§ AIM OF THE EXERCISE
Below are records. Count every line containing the word "round" and give the number alone.

◆ ◆ ◆ ◆

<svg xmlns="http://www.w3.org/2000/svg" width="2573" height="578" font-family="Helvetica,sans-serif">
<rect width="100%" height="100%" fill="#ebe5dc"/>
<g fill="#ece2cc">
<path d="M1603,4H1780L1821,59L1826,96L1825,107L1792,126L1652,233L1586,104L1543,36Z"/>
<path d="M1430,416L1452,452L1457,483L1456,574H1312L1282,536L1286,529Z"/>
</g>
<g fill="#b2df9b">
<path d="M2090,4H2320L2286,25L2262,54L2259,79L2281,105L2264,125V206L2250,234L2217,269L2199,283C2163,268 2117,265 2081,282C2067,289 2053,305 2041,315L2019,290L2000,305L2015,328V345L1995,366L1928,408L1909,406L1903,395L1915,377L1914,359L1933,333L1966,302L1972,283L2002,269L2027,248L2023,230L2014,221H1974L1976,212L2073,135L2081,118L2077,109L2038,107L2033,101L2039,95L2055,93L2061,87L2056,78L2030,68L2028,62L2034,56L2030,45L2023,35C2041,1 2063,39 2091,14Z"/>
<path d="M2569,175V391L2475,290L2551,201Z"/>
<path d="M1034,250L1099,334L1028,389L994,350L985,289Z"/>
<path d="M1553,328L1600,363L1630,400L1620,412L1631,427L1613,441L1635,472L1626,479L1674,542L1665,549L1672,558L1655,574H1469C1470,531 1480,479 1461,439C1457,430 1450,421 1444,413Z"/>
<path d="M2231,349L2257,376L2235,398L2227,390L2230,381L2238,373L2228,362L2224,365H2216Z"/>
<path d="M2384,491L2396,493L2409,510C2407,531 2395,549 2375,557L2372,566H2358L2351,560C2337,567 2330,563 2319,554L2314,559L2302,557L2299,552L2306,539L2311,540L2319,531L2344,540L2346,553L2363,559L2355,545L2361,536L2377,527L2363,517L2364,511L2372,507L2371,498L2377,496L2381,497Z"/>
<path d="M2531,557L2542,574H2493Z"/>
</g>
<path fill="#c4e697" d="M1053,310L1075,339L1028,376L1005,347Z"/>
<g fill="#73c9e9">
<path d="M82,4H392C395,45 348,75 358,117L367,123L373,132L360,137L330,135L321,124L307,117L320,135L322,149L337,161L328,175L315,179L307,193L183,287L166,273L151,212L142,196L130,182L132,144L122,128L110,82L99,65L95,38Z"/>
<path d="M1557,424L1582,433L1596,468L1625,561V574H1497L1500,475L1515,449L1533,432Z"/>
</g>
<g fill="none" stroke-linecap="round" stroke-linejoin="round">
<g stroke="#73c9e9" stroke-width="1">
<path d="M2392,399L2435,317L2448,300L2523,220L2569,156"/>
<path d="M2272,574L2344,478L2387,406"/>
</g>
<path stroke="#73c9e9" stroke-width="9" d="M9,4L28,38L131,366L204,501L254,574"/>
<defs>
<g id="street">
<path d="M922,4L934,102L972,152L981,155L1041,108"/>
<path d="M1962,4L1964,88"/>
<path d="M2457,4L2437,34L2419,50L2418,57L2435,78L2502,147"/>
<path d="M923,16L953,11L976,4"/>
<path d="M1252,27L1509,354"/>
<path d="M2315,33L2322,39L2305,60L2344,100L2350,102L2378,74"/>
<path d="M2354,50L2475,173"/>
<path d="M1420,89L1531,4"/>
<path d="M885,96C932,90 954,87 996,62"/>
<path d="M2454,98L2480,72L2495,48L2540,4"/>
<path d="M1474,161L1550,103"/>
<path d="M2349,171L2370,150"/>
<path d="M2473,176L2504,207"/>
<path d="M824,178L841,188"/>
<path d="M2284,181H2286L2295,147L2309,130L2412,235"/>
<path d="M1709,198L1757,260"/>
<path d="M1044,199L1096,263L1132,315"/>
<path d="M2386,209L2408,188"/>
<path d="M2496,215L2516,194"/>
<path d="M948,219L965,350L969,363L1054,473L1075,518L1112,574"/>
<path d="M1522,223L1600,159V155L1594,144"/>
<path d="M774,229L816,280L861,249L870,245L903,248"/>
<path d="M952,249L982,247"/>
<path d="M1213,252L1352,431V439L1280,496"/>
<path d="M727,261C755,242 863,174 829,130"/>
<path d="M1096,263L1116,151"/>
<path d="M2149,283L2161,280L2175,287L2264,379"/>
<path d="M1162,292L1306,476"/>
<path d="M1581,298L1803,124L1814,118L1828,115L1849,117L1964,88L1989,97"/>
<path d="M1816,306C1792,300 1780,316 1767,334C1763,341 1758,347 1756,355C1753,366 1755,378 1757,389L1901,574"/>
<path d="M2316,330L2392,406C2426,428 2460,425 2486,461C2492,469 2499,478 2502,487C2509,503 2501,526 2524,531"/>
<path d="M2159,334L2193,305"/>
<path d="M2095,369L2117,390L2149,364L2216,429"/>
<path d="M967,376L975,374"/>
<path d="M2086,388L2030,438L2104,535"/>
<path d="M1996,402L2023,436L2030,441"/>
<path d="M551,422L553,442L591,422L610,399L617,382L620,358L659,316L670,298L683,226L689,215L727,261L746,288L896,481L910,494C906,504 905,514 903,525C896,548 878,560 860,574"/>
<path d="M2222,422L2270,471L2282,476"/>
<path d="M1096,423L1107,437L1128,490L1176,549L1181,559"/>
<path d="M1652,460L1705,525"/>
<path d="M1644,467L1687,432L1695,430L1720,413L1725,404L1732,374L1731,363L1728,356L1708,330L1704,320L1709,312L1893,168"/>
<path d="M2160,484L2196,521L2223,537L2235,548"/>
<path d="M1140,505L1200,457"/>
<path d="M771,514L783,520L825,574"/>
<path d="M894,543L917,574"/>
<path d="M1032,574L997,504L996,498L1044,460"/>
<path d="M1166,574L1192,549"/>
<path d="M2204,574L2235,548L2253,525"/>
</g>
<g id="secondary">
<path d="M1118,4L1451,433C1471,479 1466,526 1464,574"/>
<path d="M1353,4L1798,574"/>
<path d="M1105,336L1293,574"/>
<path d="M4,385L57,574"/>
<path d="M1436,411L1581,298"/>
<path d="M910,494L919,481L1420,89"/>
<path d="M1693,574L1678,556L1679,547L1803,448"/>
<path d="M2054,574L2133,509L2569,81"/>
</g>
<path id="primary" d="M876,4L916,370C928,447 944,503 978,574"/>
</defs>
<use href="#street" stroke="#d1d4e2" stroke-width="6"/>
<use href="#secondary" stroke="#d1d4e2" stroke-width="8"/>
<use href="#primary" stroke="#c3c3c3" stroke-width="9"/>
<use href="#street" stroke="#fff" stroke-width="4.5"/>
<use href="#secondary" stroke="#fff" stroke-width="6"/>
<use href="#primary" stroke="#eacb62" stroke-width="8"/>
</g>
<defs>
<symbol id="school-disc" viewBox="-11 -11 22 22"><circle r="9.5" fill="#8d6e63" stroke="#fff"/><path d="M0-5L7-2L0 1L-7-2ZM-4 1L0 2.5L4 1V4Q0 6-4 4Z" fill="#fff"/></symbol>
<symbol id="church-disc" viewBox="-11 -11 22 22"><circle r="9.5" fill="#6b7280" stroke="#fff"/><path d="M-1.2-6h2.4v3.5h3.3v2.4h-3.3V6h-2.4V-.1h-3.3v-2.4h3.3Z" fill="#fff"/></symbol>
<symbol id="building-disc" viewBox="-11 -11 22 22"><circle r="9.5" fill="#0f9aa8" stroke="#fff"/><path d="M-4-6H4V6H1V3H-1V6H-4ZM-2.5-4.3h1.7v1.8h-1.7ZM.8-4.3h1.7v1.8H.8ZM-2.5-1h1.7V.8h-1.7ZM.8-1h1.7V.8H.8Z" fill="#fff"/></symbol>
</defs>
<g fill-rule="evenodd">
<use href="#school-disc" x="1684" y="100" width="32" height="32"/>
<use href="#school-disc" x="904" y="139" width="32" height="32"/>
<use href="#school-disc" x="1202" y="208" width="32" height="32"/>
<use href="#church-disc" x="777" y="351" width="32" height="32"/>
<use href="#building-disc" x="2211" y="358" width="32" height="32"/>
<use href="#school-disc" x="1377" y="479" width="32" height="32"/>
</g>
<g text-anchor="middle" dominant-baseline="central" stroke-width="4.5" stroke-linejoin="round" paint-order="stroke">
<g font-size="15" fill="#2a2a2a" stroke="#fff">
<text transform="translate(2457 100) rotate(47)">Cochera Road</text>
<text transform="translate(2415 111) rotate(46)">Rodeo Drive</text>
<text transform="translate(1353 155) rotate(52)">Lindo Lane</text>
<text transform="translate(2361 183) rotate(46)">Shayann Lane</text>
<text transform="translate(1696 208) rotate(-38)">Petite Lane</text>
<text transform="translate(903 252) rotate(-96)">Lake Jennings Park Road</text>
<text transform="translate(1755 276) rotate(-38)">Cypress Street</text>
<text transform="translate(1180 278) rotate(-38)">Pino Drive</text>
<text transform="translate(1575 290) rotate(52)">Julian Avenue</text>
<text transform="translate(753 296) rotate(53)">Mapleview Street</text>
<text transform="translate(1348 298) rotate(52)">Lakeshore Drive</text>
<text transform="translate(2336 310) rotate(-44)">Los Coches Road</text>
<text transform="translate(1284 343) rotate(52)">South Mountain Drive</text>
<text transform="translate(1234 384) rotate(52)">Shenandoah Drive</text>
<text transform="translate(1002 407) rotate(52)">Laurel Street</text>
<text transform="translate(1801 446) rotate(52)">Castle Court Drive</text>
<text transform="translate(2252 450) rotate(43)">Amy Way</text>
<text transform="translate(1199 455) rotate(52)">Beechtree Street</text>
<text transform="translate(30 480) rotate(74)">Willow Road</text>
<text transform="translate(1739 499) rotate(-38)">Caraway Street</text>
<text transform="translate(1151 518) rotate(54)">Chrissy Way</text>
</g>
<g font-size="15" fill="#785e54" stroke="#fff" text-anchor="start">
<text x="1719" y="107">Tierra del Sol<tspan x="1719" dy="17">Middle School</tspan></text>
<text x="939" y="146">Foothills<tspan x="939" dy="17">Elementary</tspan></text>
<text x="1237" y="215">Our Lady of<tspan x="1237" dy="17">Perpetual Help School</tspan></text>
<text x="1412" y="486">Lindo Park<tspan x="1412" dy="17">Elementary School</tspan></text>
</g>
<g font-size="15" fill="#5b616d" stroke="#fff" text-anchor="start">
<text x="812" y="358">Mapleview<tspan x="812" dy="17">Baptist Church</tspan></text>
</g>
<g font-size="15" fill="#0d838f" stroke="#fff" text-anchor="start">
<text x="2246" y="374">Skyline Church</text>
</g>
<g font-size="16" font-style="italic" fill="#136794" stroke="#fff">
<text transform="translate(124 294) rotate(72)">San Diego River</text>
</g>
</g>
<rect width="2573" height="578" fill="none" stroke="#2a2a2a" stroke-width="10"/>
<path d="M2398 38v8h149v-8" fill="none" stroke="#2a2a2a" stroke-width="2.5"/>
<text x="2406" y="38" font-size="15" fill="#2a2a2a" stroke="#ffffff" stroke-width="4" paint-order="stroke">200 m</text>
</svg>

◆ ◆ ◆ ◆

§ ANSWER SPACE
2